▸ What is needed: Convert every line of the rows below into a JSON list of strings, one string per line, skipping blank lines. Leave the pictures out of your answer.

(Stored items)
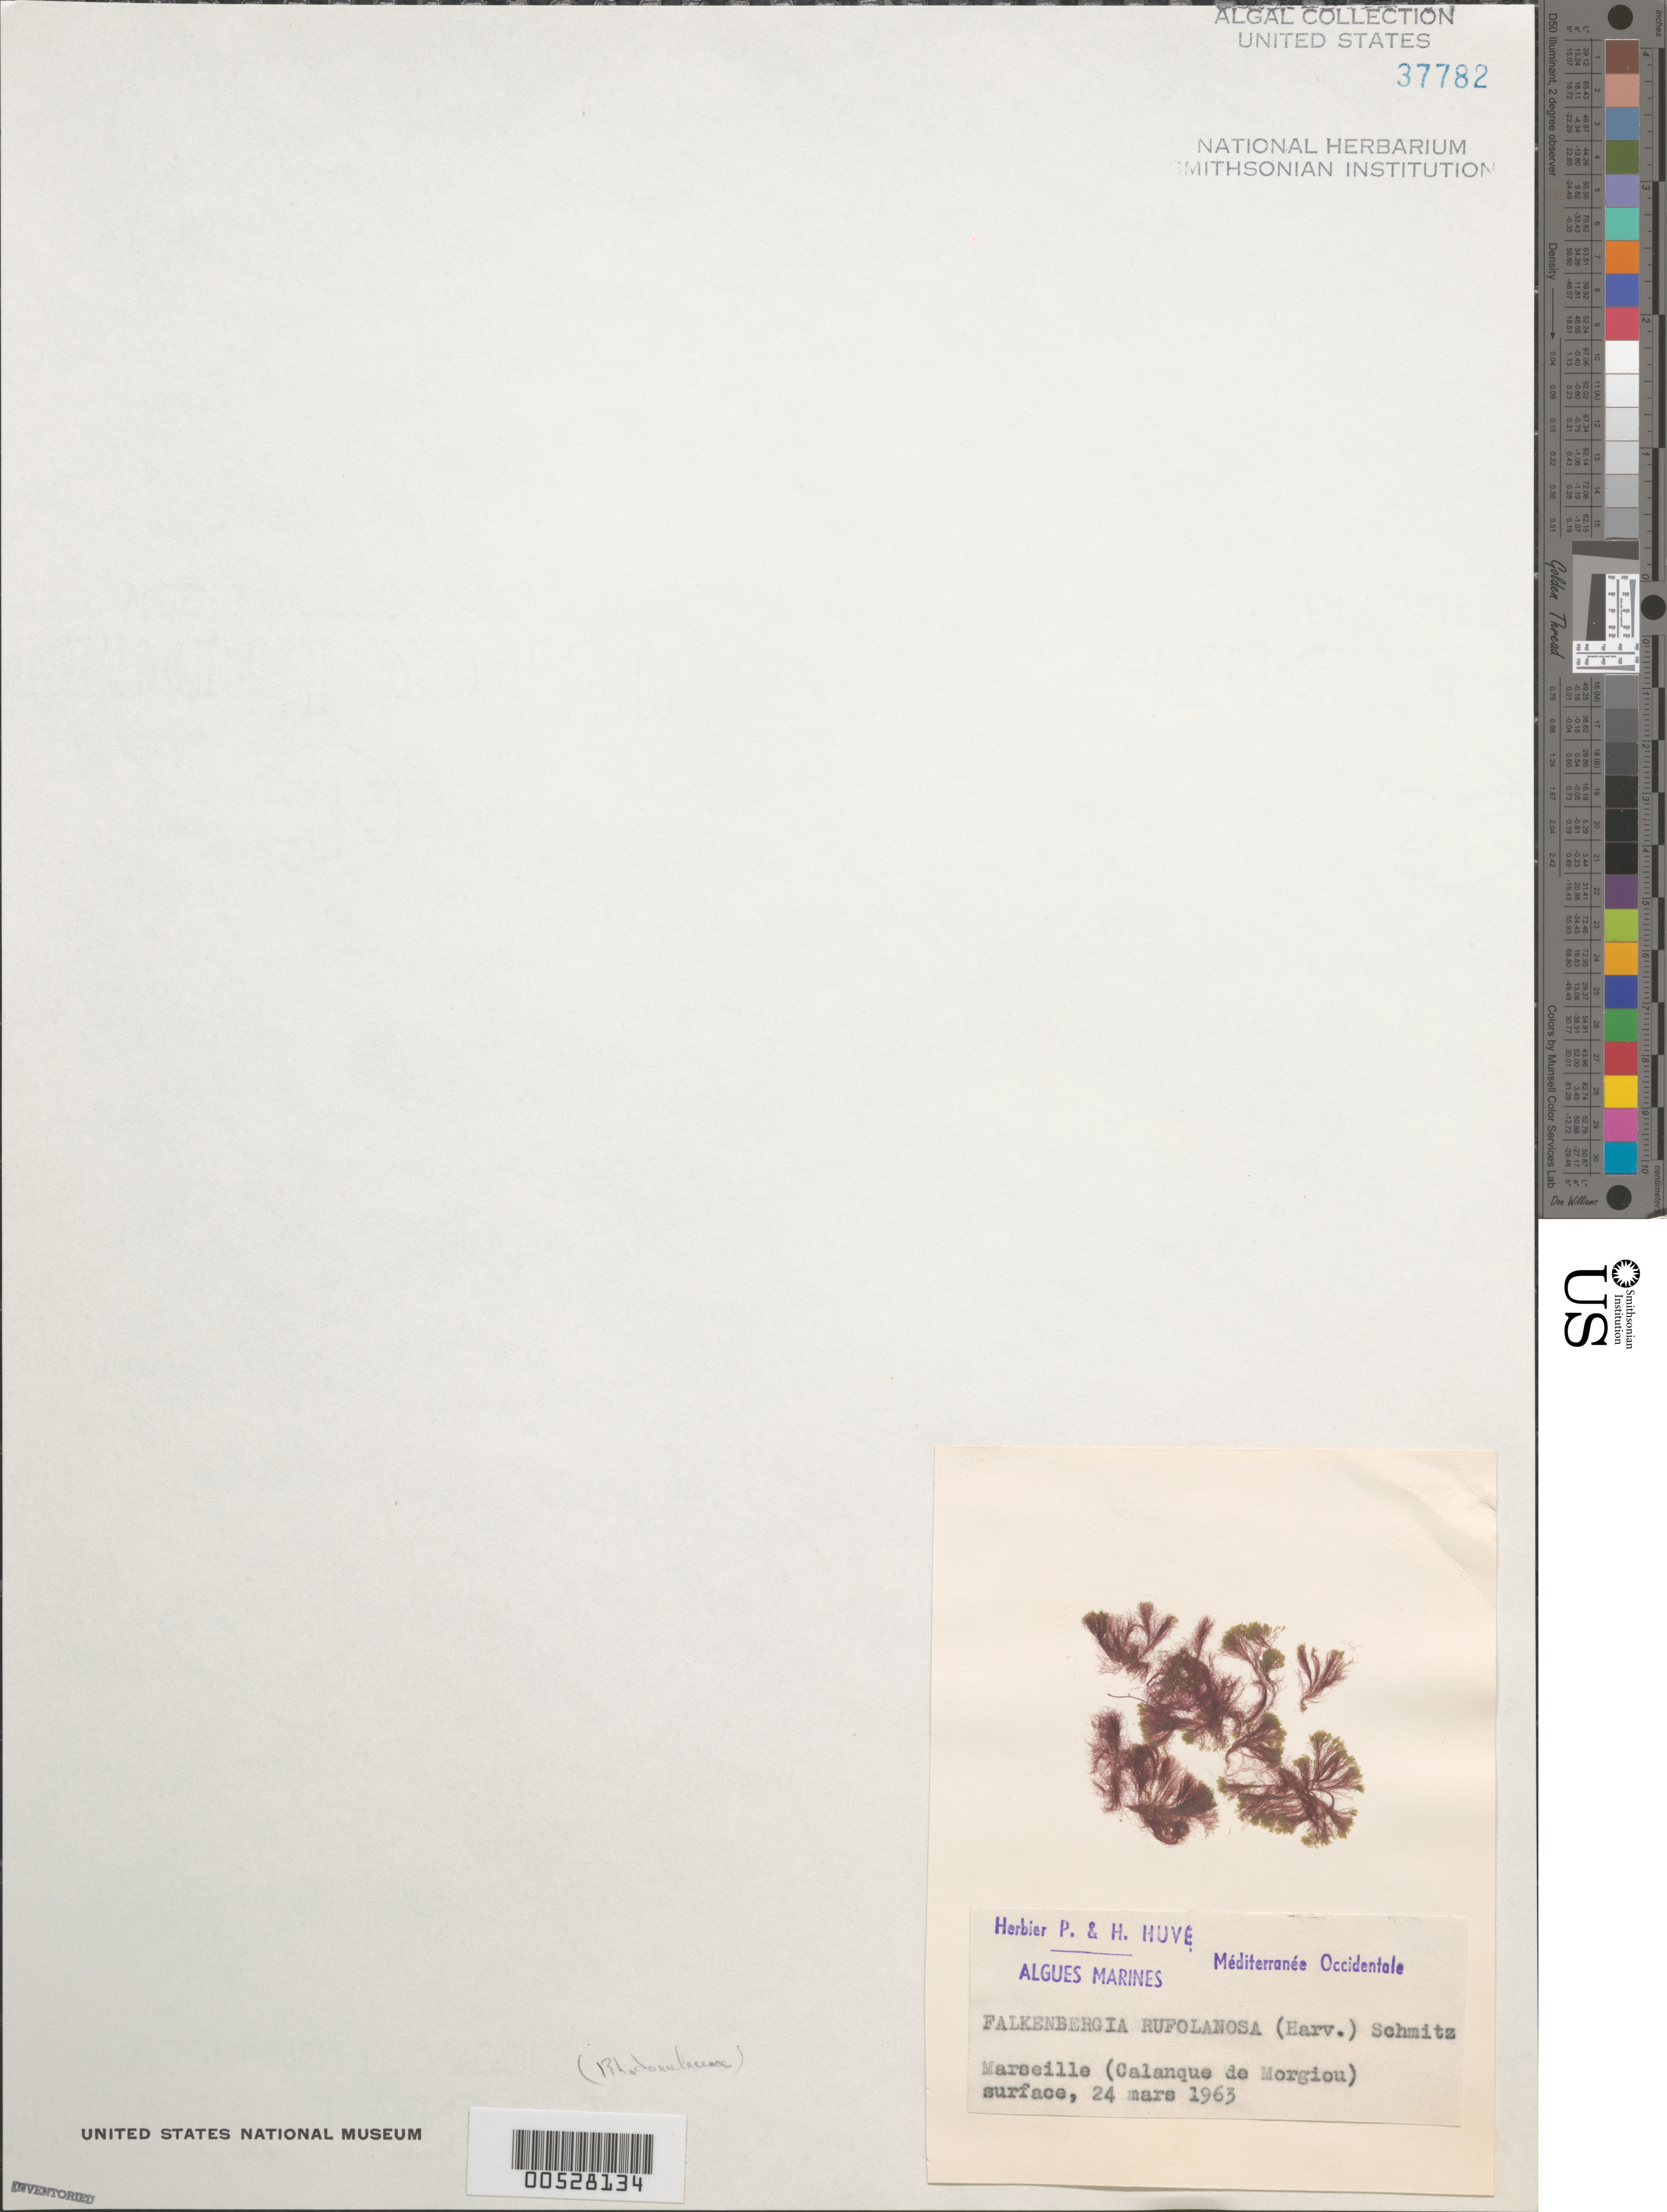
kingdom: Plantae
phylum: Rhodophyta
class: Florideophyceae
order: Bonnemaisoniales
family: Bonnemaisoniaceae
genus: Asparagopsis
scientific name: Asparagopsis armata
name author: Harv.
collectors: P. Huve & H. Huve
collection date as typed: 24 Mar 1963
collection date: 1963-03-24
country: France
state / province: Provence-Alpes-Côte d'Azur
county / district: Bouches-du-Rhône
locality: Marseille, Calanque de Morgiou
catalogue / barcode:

▸ The output:
[
  "kingdom: Plantae",
  "phylum: Rhodophyta",
  "class: Florideophyceae",
  "order: Bonnemaisoniales",
  "family: Bonnemaisoniaceae",
  "genus: Asparagopsis",
  "scientific name: Asparagopsis armata",
  "name author: Harv.",
  "collectors: P. Huve & H. Huve",
  "collection date as typed: 24 Mar 1963",
  "collection date: 1963-03-24",
  "country: France",
  "state / province: Provence-Alpes-Côte d'Azur",
  "county / district: Bouches-du-Rhône",
  "locality: Marseille, Calanque de Morgiou",
  "catalogue / barcode:"
]